● THE TASK
Locate the word "Release" in the material, then show every line that holds it.

• • • • • • •

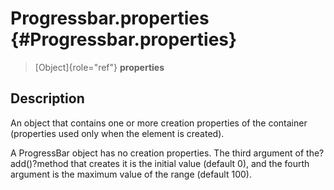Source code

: Progressbar.properties {#Progressbar.properties}
======================

> [Object]{role="ref"} **properties**

Description
-----------

An object that contains one or more creation properties of the container
(properties used only when the element is created).

A ProgressBar object has no creation properties. The third argument of
the?add()?method that creates it is the initial value (default 0), and
the fourth argument is the maximum value of the range (default 100).
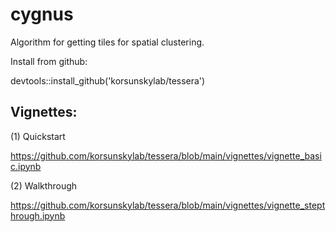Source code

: # cygnus

Algorithm for getting tiles for spatial clustering. 

Install from github: 

devtools::install_github('korsunskylab/tessera')

## Vignettes: 
(1) Quickstart

https://github.com/korsunskylab/tessera/blob/main/vignettes/vignette_basic.ipynb

(2) Walkthrough 

https://github.com/korsunskylab/tessera/blob/main/vignettes/vignette_stepthrough.ipynb
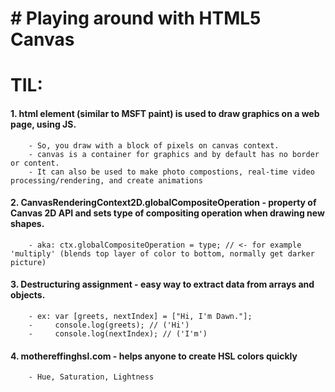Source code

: # # Playing around with HTML5 Canvas

# TIL:

#### 1. html <canvas> element (similar to MSFT paint) is used to draw graphics on a web page, using JS.

        - So, you draw with a block of pixels on canvas context.
        - canvas is a container for graphics and by default has no border or content.
        - It can also be used to make photo compostions, real-time video processing/rendering, and create animations

#### 2. CanvasRenderingContext2D.globalCompositeOperation - property of Canvas 2D API and sets type of compositing operation when drawing new shapes.

        - aka: ctx.globalCompositeOperation = type; // <- for example 'multiply' (blends top layer of color to bottom, normally get darker picture)

#### 3. Destructuring assignment - easy way to extract data from arrays and objects.

        - ex: var [greets, nextIndex] = ["Hi, I'm Dawn."];
        -     console.log(greets); // ('Hi')
        -     console.log(nextIndex); // ('I'm')

#### 4. mothereffinghsl.com - helps anyone to create HSL colors quickly

        - Hue, Saturation, Lightness
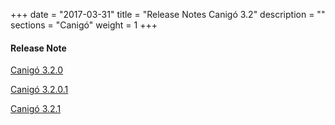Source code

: +++
date        = "2017-03-31"
title       = "Release Notes Canigó 3.2"
description = ""
sections    = "Canigó"
weight      = 1
+++

#### Release Note

[Canigó 3.2.0](http://cstd.ctti.gencat.cat/jiracstd/browse/CAN/fixforversion/10450)

[Canigó 3.2.0.1](https://cstd.ctti.gencat.cat/jiracstd/browse/CAN/fixforversion/10462)

[Canigó 3.2.1](https://cstd.ctti.gencat.cat/jiracstd/browse/CAN/fixforversion/10461)





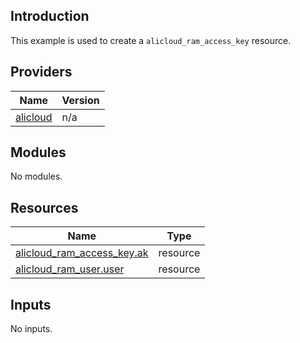 ## Introduction

This example is used to create a `alicloud_ram_access_key` resource.

<!-- BEGIN_TF_DOCS -->
## Providers

| Name | Version |
|------|---------|
| <a name="provider_alicloud"></a> [alicloud](#provider\_alicloud) | n/a |

## Modules

No modules.

## Resources

| Name | Type |
|------|------|
| [alicloud_ram_access_key.ak](https://registry.terraform.io/providers/aliyun/alicloud/latest/docs/resources/ram_access_key) | resource |
| [alicloud_ram_user.user](https://registry.terraform.io/providers/aliyun/alicloud/latest/docs/resources/ram_user) | resource |

## Inputs

No inputs.
<!-- END_TF_DOCS -->    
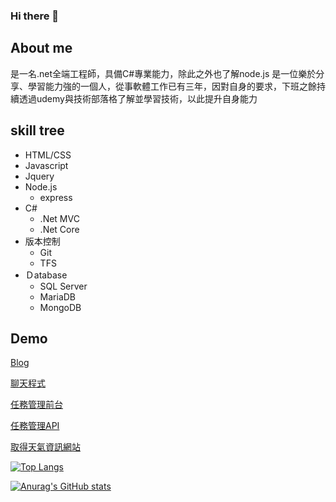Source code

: ### Hi there 👋
## About me
是一名.net全端工程師，具備C#專業能力，除此之外也了解node.js
是一位樂於分享、學習能力強的一個人，從事軟體工作已有三年，因對自身的要求，下班之餘持續透過udemy與技術部落格了解並學習技術，以此提升自身能力

## skill tree
+ HTML/CSS
+ Javascript
+ Jquery
+ Node.js
  + express
+ C#
  + .Net MVC
  + .Net Core
+ 版本控制
  + Git
  + TFS
+ Ｄatabase
  + SQL Server
  + MariaDB
  + MongoDB

## Demo
[Blog](https://ci-yu.github.io)

[聊天程式](https://github.com/CI-YU/chat-app)

[任務管理前台](https://github.com/CI-YU/todolist)

[任務管理API](https://github.com/CI-YU/task-manager-api)

[取得天氣資訊網站](https://github.com/CI-YU/node-weather-website)


<!--
**CI-YU/CI-YU** is a ✨ _special_ ✨ repository because its `README.md` (this file) appears on your GitHub profile.

Here are some ideas to get you started:

- 🔭 I’m currently working on ...
- 🌱 I’m currently learning ...
- 👯 I’m looking to collaborate on ...
- 🤔 I’m looking for help with ...
- 💬 Ask me about ...
- 📫 How to reach me: ...
- 😄 Pronouns: ...
- ⚡ Fun fact: ...
-->
[![Top Langs](https://github-readme-stats.vercel.app/api/top-langs/?username=CI-YU&layout=compact&hide=html,css)](https://github.com/anuraghazra/github-readme-stats)

[![Anurag's GitHub stats](https://github-readme-stats.vercel.app/api?username=CI-YU&show_icons=true)](https://github.com/anuraghazra/github-readme-stats)
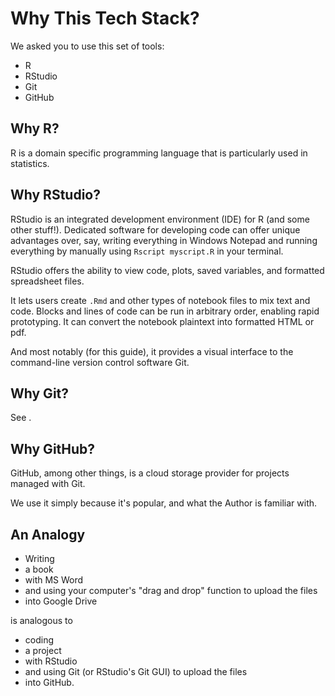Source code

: # Why This Tech Stack?

We asked you to use this set of tools:

- R
- RStudio
- Git
- GitHub

## Why R?

R is a domain specific programming language that is particularly used in
statistics.

## Why RStudio?

RStudio is an integrated development environment (IDE) for R (and some other
stuff!). Dedicated software for developing code can offer unique advantages
over, say, writing everything in Windows Notepad and running everything by
manually using `Rscript myscript.R` in your terminal.

RStudio offers the ability to view code, plots, saved variables, and formatted
spreadsheet files.

It lets users create `.Rmd` and other types of notebook files to mix text and
code. Blocks and lines of code can be run in arbitrary order, enabling rapid
prototyping. It can convert the notebook plaintext into formatted HTML or pdf.

And most notably (for this guide), it provides a visual interface to the
command-line version control software Git.

## Why Git?

See [](./why-version-control.md).

## Why GitHub?

GitHub, among other things, is a cloud storage provider for projects managed
with Git.

We use it simply because it's popular, and what the Author is familiar with.

## An Analogy

- Writing
- a book
- with MS Word
- and using your computer's "drag and drop" function to upload the files
- into Google Drive

is analogous to

- coding
- a project
- with RStudio
- and using Git (or RStudio's Git GUI) to upload the files
- into GitHub.
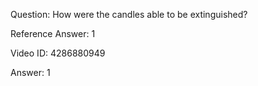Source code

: Question: How were the candles able to be extinguished?

Reference Answer: 1

Video ID: 4286880949

Answer: 1

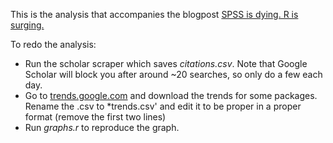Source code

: This is the analysis that accompanies the blogpost [SPSS is dying. R is surging.](http://lindeloev.net/spss-is-dying-r-takes-the-lead-in-2020/)

To redo the analysis:
 * Run the scholar scraper which saves *citations.csv*. Note that Google Scholar will block you after around ~20 searches, so only do a few each day.
 * Go to [trends.google.com](trends.google.com) and download the trends for some packages. Rename the .csv to *trends.csv' and edit it to be proper in a proper format (remove the first two lines)
 * Run *graphs.r* to reproduce the graph.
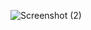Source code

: ![Screenshot (2)](https://github.com/MAHIMALATHI/react-727722eucd053-cc1q7/assets/144418489/5dc1dc81-e492-499e-a008-ad6eab42af59)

• • • • • • •

● PROBLEM SOLUTION
title       = "Release Notes Canigó 3.2"
#### Release Note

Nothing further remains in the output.